(Document understanding data)
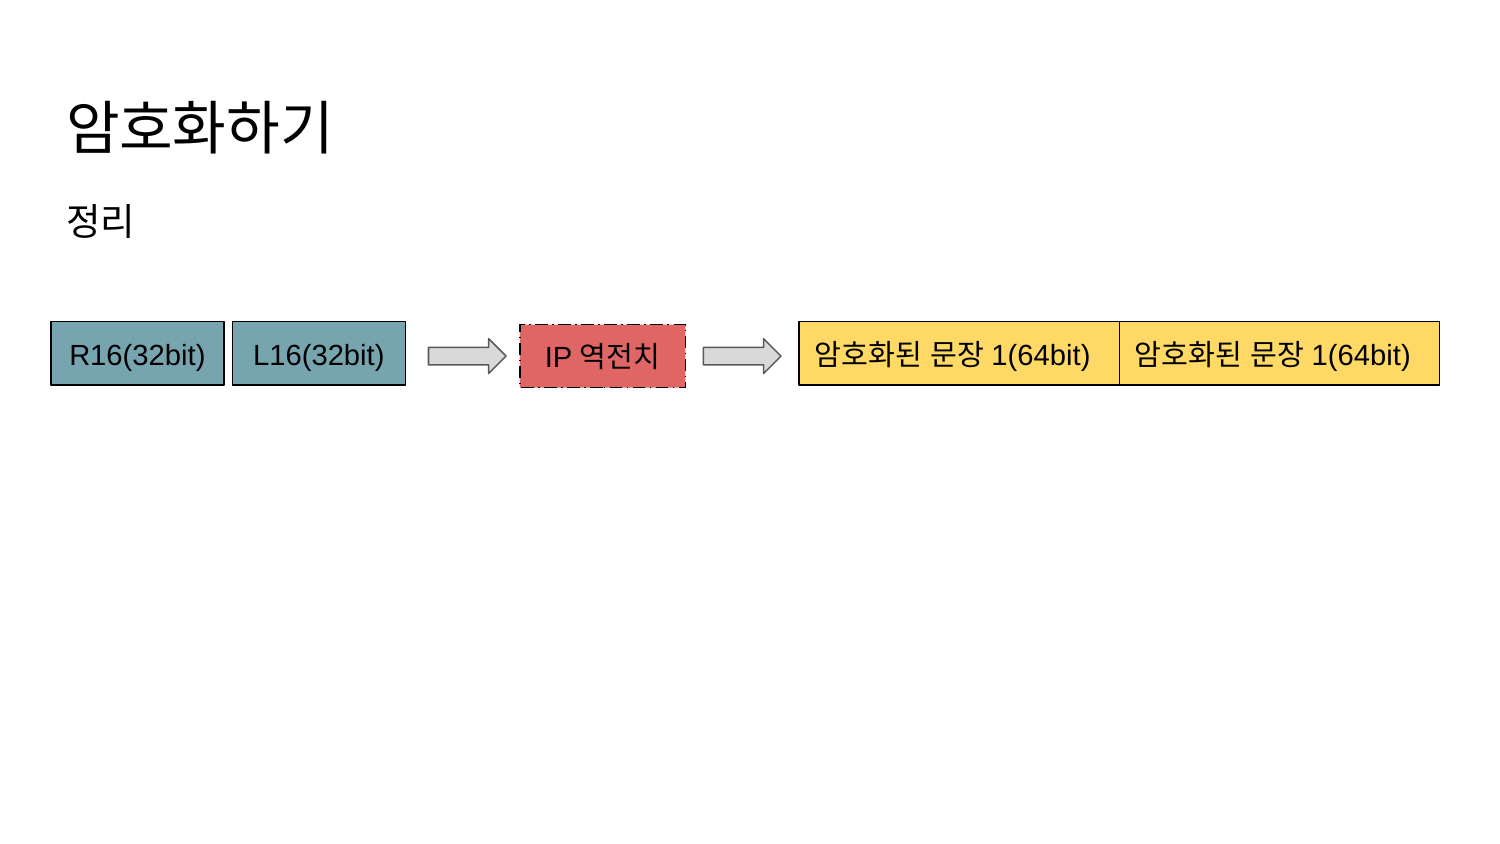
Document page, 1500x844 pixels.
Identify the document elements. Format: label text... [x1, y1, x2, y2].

text_box IP역전치 [519, 324, 686, 388]
text_box 암호화된 문장1(64bit) [1119, 321, 1440, 385]
text_box R16(32bit) [51, 321, 224, 385]
text_box [703, 338, 782, 374]
text_box L16(32bit) [232, 321, 406, 385]
list 정리 [51, 176, 1449, 258]
text_box 암호화된 문장1(64bit) [799, 321, 1119, 385]
text_box [428, 338, 507, 374]
title 암호화하기 [51, 76, 1449, 171]
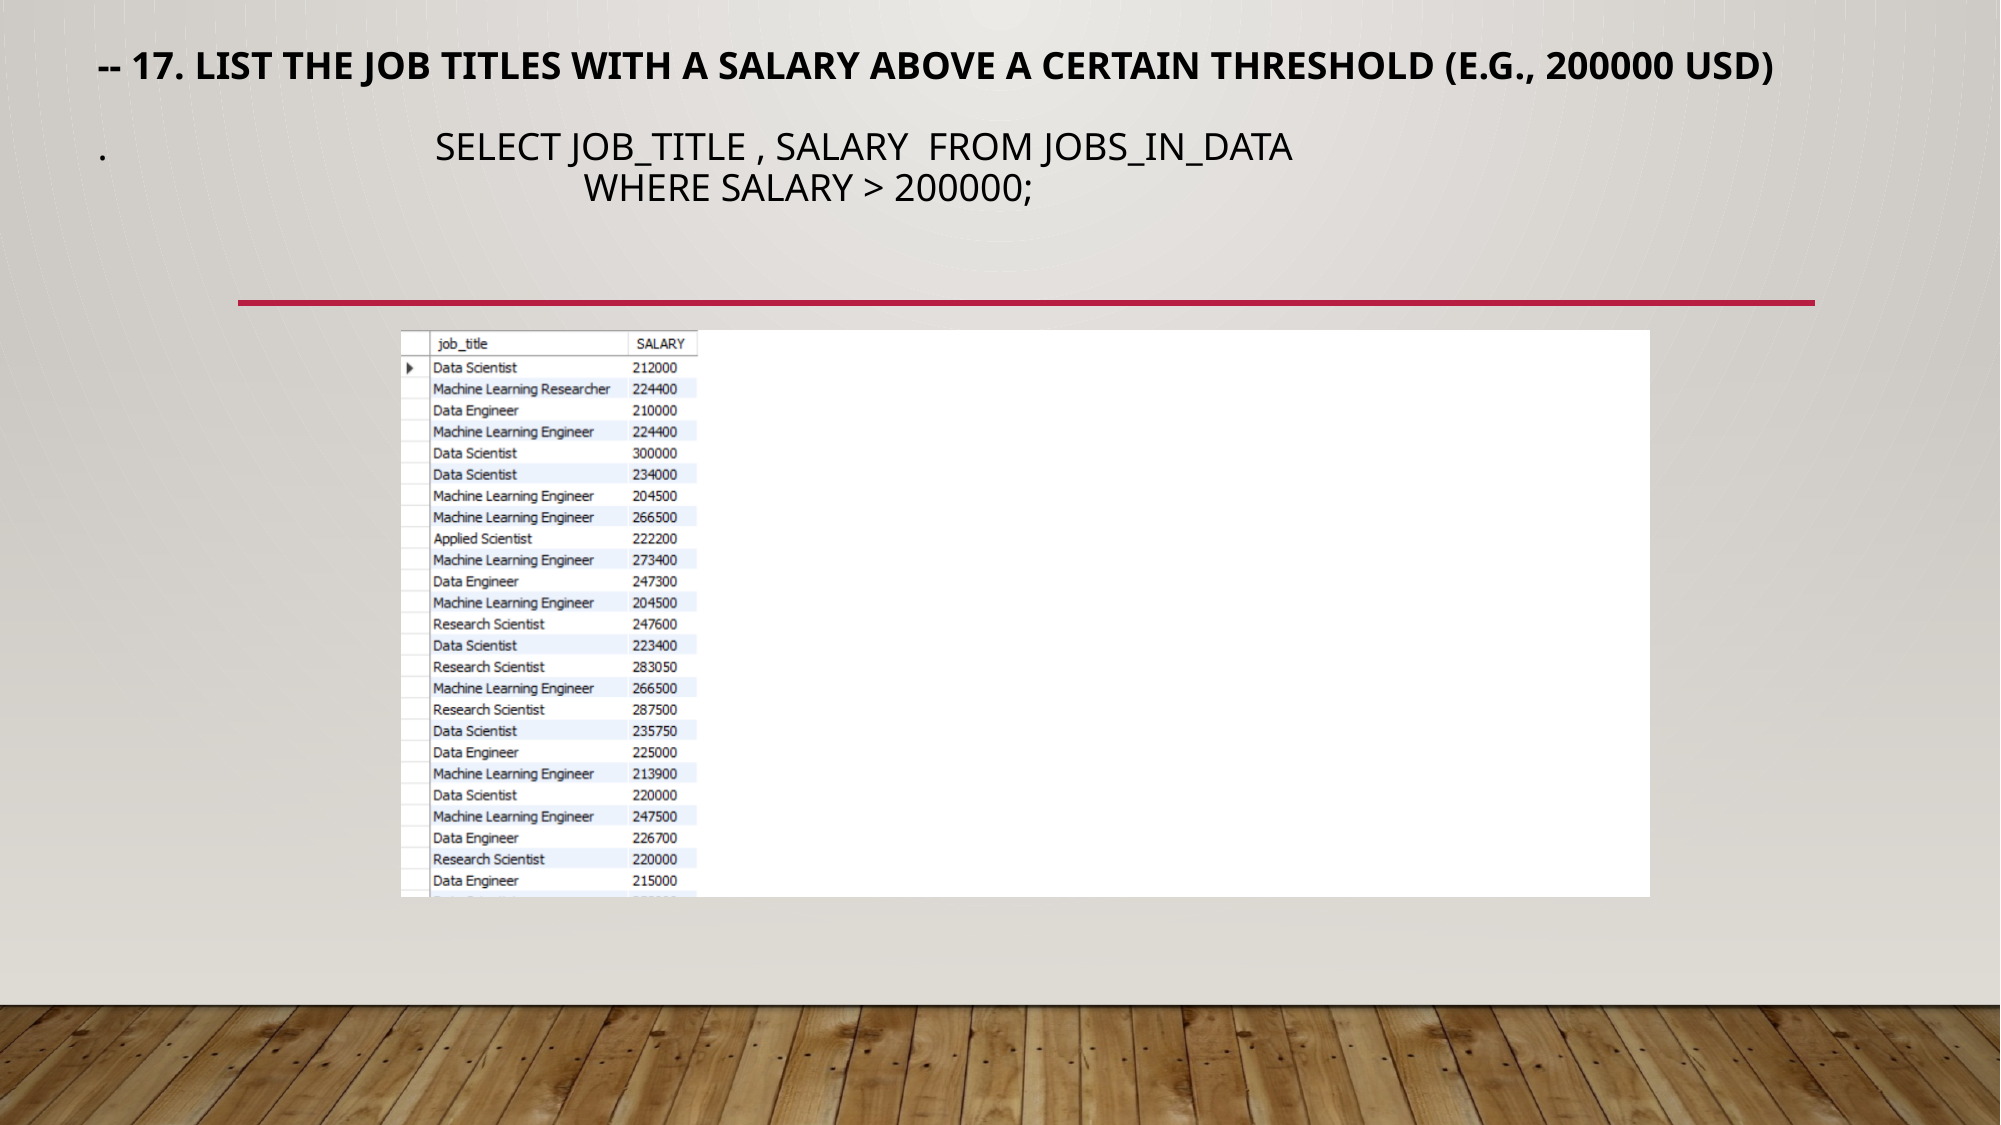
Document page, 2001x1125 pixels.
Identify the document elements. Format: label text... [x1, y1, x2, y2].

title -- 17. List the job titles with a salary above a certain threshold (e.g., 200000 USD) . SELECT job_title , SALARY FROM jobs_in_data WHERE SALARY > 200000; [82, 39, 1808, 258]
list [401, 330, 1651, 897]
picture [0, 1005, 2000, 1125]
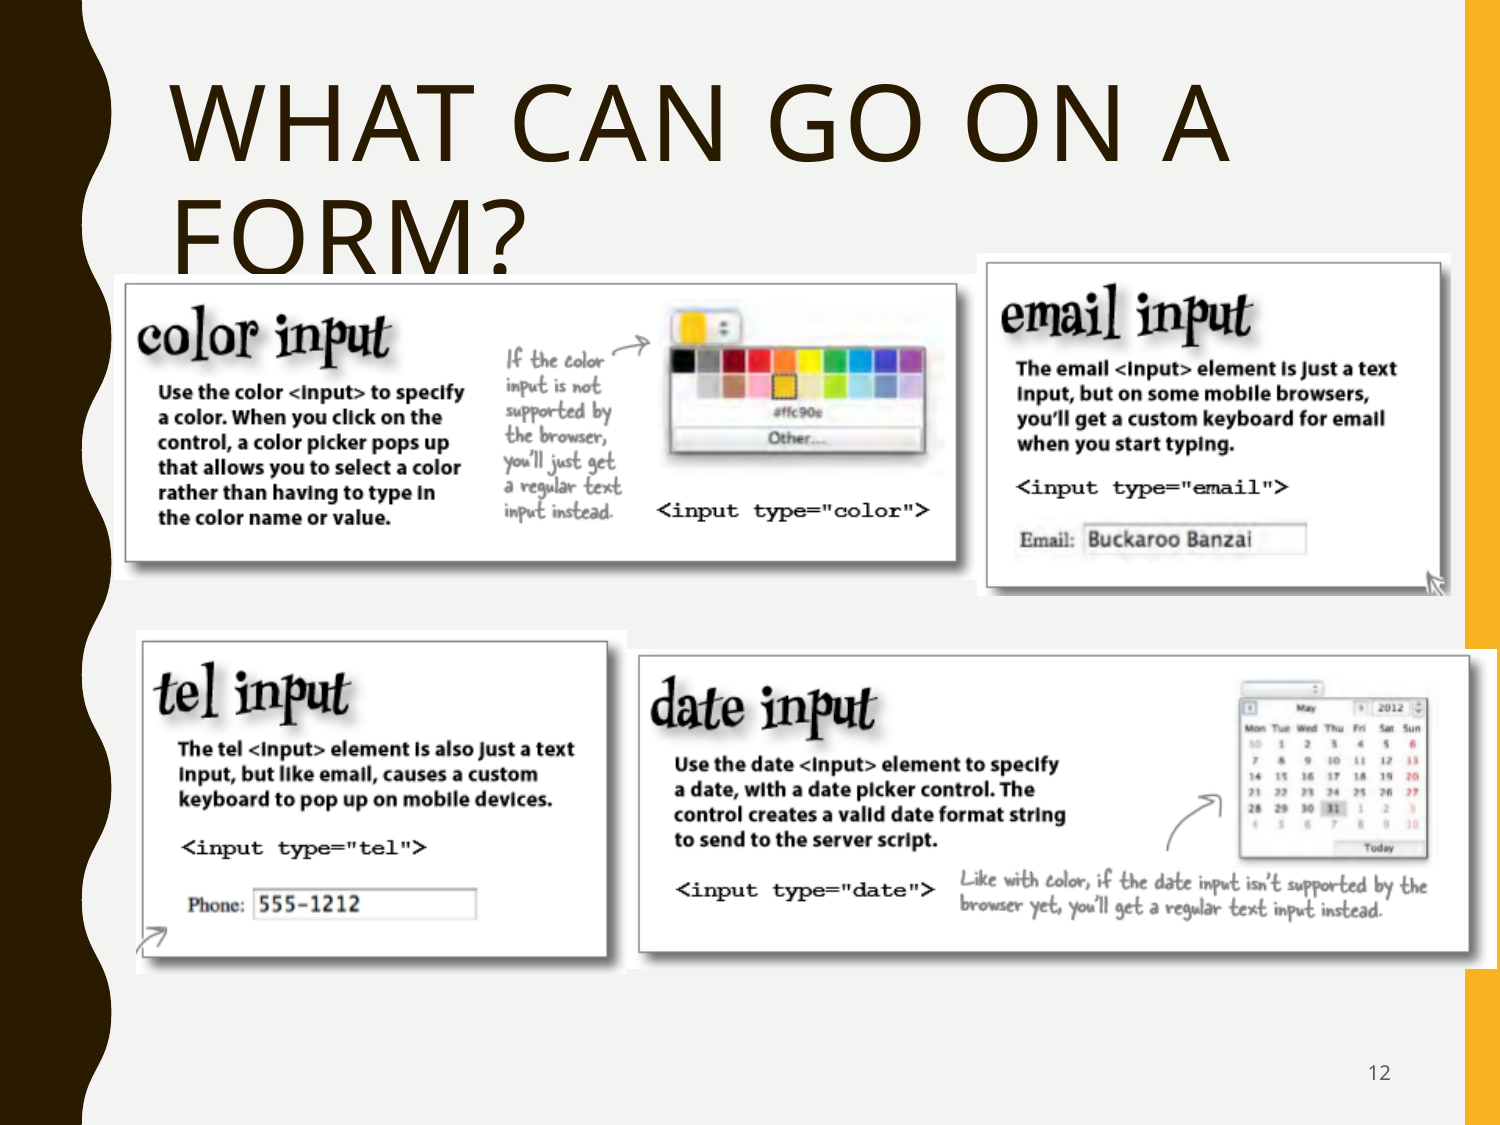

▶ _Problem description_: From the data above, copy each line that holds "page".

▶ _Reply_:
Document page, 1500x844 pixels.
Document page, 2001x1125 pixels.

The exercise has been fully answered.